The property owners received approval from the City of Charleston for a rezoning, in the form of a Planned Unit Development, of the entire 9,000 acres consistent with the proposed Master Plan. The School District of Berkeley County is moving forward with construction of a high school and elementary/middle school on the southern portion of Cainhoy Plantation. In light of the pace at which permitting is moving forward, it is clear that the National Environmental Policy Act and the Endangered Species Act require a full-scale environmental review of the entire 9,000-acre project before irreparable harm is done to the valuable historic, environmental, and cultural resources on Cainhoy Plantation. We are continuing discussions with the landowner and our conservation partners about the future of this beautiful property – sign up below for updates and notices about ways to get involved.
About the Project
This 9,000 acre tract contains significant ecological and historical assets that will be destroyed or endangered by the development schematic outlined in the plan currently proposed by the owner. There are approximately 5,800 acres of upland and 3,200 acres of wetlands and marshes on the property. The approximately 4,500 acres north of Clements Ferry Road are primarily freshwater wetlands and Longleaf pine forests, while the southern portion is primarily uplands with young stands of loblolly pines and saltwater wetlands. With over 10 linear miles of marsh and wetland frontage on the Cooper and Wando Rivers and Beresford and Flagg Creeks, Cainhoy Plantation is rich with environmental, historical, and cultural treasures. Cainhoy Plantation shares a two-mile border with the 250,000-acre Francis Marion National Forest (“FMNF”), which is home to nine endangered and threatened animal species, eight endangered and threatened plant species, 15 sensitive animal species, and 43 sensitive plant species. A broad plateau of old-growth Longleaf pine forest, some 40 feet in elevation, stretches from the FMNF across the northern portion of the Cainhoy property, providing habitat for 16 endangered Red-cockaded woodpecker (“RCW”) colonies and populations of Gopher Frogs and Flatwoods Salamanders. Without a full-scale environmental study in the form of an EIS, the presence of these species on Cainhoy Plantation, as well as the impacts that will result from the proposed development, will remain largely ignored and unmitigated.

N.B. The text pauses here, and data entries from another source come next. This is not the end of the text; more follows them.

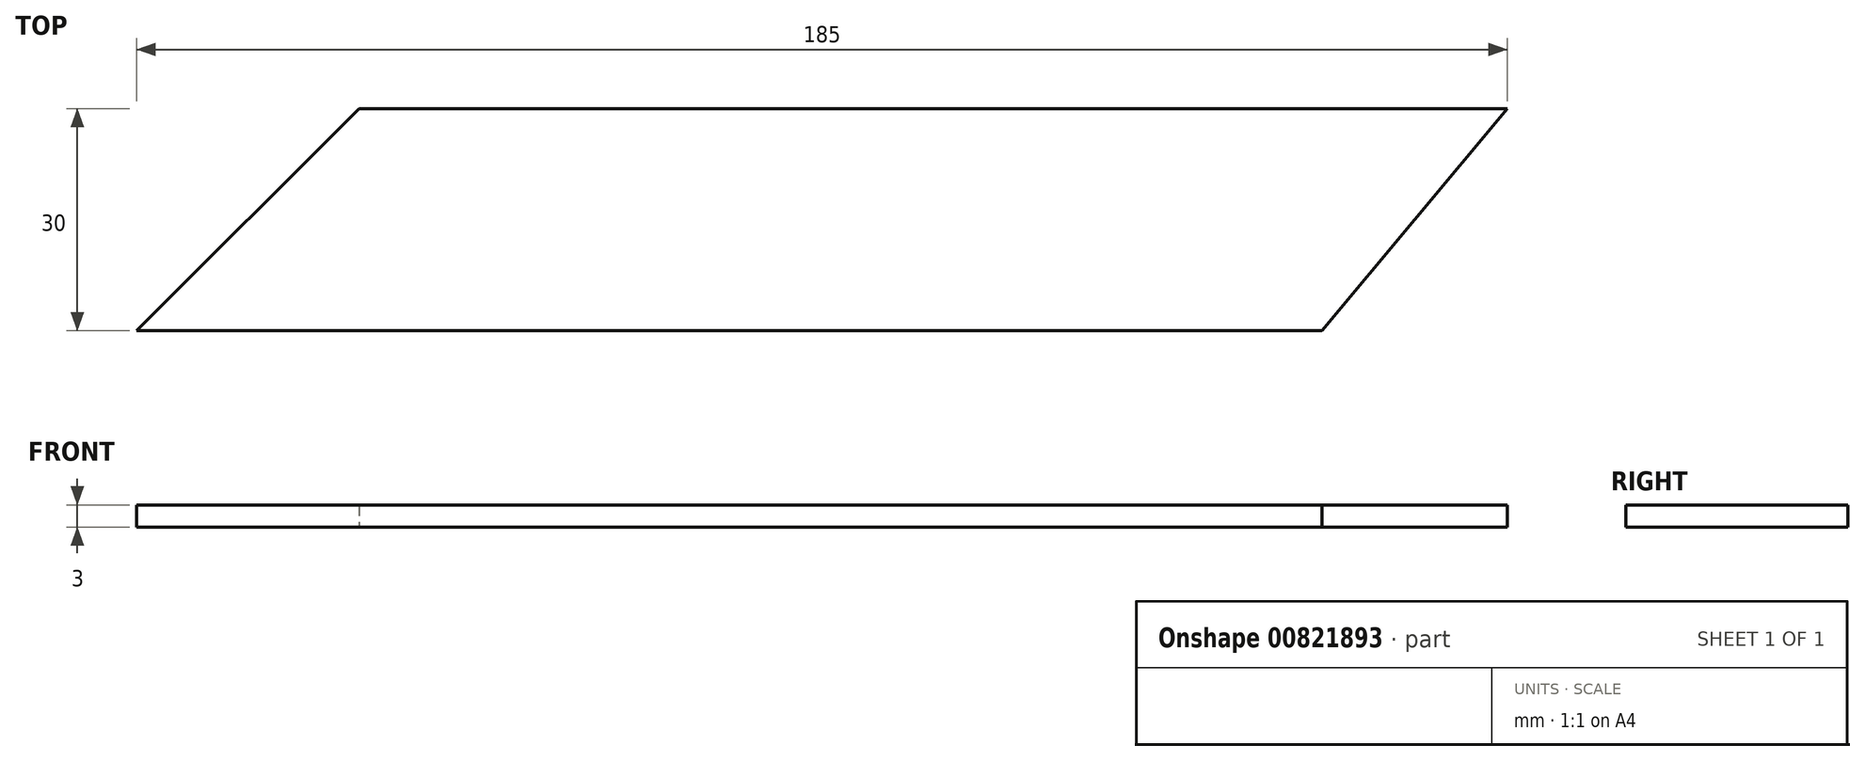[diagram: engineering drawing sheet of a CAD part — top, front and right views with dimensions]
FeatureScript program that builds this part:
annotation { "Feature Type Name" : "Feature", "Feature Type Description" : "" }
export const myFeature = defineFeature(function(context is Context, id is Id, definition is map)
    precondition{}
    {
        {
            var Q0;
            Q0=qCreatedBy(makeId("Top.planeOp"),FACE);
            var sketch = newSketch(context, id + "F0", { "sketchPlane" : qUnion([Q0])});
            skLineSegment(sketch, "E0", {"start": v(8.05, 0) * mm, "end": v(168.05, 0) * mm});
            skLineSegment(sketch, "E1", {"start": v(8.05, 0) * mm, "end": v(38.05, 30) * mm});
            skLineSegment(sketch, "E2", {"start": v(193.05, 30) * mm, "end": v(168.05, 0) * mm});
            skLineSegment(sketch, "E3", {"start": v(38.05, 30) * mm, "end": v(193.05, 30) * mm});
            skSolve(sketch);
        }
        {
            var Q0;
            Q0=makeQuery(id+"F0.imprint","IMPRINT",FACE,{"disambiguationData":[TD([[makeQuery(id+"F0.imprint","IMPRINT",EDGE,{"derivedFrom":sQuery(id+"F0.wireOp",EDGE,"E1")}),-1.0]])]});
            extrude(context, id + "F1", {"entities" : qUnion([Q0]), "depth" : 3 * mm, "offsetDistance" : 25.4 * mm});
        }
    });
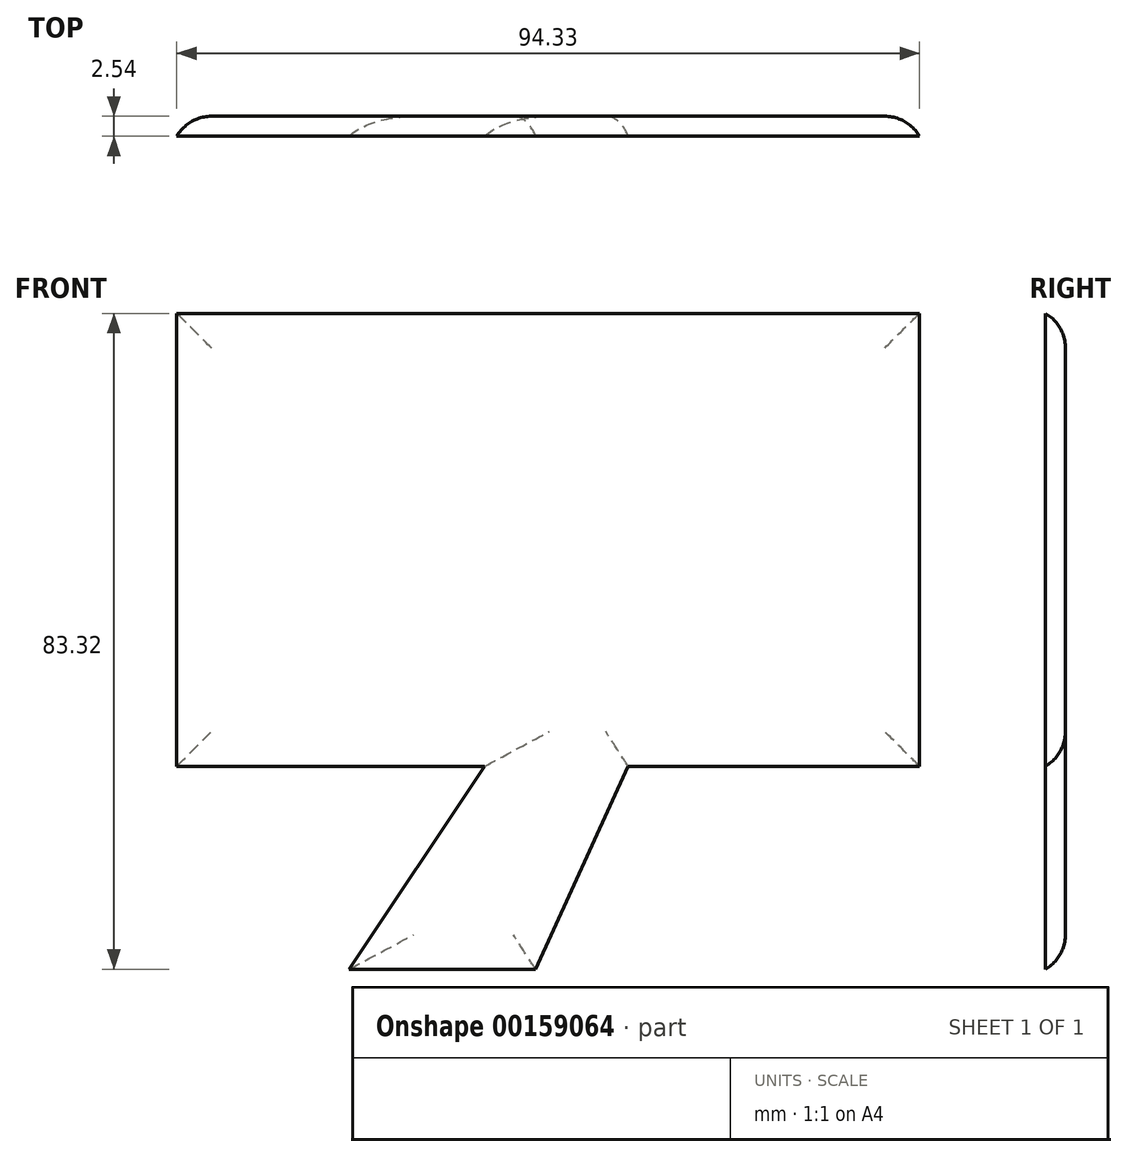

Under the current plan most of the longleaf pine forest will be lost to residential and industrial development, and the connection between the Francis Marion National Forest and Cainhoy Plantation will be irrevocably severed. Instead of dense suburban development in this area north of Clements Ferry Road, the owners should consider natural open space, resource conservation and rural residential throughout the northern half of the property, while consolidating development south of Clements Ferry Road.